— TASK REQUIREMENTS —
If a line in the data below contains "iarnă", copy it.

— DATA SECTION —
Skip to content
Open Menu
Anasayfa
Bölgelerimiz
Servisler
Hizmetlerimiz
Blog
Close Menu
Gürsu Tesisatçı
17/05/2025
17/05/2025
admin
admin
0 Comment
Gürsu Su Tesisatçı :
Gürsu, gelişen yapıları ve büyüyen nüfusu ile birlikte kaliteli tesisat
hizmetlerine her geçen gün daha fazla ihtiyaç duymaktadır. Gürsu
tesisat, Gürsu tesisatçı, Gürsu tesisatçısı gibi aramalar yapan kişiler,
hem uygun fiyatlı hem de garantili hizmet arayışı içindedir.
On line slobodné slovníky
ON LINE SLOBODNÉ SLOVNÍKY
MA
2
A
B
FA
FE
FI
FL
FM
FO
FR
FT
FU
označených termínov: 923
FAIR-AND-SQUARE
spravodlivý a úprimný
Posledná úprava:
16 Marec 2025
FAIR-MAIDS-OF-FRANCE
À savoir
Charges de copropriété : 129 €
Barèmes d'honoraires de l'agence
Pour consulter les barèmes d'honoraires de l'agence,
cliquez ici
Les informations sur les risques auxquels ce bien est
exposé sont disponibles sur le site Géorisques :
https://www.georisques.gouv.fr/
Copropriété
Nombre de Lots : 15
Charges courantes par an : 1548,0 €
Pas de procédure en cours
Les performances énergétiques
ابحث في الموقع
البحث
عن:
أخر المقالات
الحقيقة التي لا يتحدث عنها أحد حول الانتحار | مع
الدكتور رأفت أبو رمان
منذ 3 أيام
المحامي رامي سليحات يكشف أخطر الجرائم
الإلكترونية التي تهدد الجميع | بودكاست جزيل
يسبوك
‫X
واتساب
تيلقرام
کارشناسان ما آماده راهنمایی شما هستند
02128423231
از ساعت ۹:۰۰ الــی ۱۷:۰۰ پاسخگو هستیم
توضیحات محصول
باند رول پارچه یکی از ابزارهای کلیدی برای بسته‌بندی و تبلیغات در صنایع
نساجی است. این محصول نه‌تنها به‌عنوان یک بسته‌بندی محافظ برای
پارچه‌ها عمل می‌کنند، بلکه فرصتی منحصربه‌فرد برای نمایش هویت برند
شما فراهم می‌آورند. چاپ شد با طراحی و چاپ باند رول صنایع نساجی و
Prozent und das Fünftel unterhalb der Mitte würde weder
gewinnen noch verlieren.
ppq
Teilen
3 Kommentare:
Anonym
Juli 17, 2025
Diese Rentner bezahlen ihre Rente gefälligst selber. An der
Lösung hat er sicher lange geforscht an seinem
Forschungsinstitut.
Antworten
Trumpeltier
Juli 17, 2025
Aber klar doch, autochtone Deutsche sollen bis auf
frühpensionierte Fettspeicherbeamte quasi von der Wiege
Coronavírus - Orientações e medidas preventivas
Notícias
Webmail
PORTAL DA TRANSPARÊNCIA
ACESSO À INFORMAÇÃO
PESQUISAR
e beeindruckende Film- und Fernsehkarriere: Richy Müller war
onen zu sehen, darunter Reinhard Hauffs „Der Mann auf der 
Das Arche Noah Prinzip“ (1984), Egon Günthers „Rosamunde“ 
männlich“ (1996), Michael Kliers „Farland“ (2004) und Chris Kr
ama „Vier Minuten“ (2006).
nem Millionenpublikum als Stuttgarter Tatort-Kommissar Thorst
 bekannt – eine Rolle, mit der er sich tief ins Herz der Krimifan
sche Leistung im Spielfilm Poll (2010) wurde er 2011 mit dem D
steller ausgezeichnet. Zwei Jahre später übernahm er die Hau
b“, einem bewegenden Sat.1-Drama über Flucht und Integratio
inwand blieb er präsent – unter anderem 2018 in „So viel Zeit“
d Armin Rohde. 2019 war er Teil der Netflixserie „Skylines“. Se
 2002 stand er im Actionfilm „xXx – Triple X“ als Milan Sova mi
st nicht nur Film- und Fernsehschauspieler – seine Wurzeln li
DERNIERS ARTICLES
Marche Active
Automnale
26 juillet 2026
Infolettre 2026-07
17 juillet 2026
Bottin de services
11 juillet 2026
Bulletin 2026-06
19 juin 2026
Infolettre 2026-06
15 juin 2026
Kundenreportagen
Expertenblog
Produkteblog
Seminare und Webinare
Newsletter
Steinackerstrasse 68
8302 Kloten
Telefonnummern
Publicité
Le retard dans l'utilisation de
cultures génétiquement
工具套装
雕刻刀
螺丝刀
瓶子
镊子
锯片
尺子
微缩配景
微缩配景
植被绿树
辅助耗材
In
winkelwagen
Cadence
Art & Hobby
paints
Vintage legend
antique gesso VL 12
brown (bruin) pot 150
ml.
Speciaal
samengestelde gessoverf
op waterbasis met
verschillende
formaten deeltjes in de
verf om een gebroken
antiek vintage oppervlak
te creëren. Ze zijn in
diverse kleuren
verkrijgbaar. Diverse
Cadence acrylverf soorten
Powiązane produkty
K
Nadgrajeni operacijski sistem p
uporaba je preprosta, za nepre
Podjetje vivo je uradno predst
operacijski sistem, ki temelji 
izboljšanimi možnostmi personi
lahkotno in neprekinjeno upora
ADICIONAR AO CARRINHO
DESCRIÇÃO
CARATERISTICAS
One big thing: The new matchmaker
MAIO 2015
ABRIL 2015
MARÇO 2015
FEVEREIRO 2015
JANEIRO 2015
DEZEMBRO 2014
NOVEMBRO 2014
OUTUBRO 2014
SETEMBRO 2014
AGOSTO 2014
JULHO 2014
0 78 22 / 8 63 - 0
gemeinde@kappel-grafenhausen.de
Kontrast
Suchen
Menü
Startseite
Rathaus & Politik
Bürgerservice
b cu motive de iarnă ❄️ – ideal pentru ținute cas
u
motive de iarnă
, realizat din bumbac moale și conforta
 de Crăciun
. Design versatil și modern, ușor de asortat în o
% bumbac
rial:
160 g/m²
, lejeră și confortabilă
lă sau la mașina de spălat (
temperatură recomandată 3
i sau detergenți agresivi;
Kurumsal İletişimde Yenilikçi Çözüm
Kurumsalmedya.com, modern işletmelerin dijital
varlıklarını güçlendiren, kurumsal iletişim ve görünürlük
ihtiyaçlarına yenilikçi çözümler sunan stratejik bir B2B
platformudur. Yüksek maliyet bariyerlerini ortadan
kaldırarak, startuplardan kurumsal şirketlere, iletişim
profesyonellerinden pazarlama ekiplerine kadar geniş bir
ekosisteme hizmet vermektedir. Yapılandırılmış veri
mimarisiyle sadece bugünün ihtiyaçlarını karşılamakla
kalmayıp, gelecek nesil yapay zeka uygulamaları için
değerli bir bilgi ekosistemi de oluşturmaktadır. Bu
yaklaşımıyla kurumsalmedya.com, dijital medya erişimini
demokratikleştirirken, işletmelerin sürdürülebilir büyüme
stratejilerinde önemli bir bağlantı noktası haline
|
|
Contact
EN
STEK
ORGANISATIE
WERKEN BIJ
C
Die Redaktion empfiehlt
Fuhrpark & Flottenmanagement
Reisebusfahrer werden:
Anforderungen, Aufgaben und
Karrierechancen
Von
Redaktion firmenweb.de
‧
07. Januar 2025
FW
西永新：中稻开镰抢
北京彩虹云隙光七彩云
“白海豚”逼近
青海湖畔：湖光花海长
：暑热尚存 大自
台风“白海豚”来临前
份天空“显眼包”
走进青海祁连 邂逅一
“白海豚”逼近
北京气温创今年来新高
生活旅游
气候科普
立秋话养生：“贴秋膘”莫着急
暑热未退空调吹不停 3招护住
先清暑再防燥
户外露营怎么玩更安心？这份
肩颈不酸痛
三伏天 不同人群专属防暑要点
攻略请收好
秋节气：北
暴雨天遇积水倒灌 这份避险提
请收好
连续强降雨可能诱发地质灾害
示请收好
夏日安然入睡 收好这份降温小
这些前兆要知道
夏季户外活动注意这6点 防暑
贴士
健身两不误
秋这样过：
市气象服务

— ANSWER BELOW —
b cu motive de iarnă ❄️ – ideal pentru ținute cas
motive de iarnă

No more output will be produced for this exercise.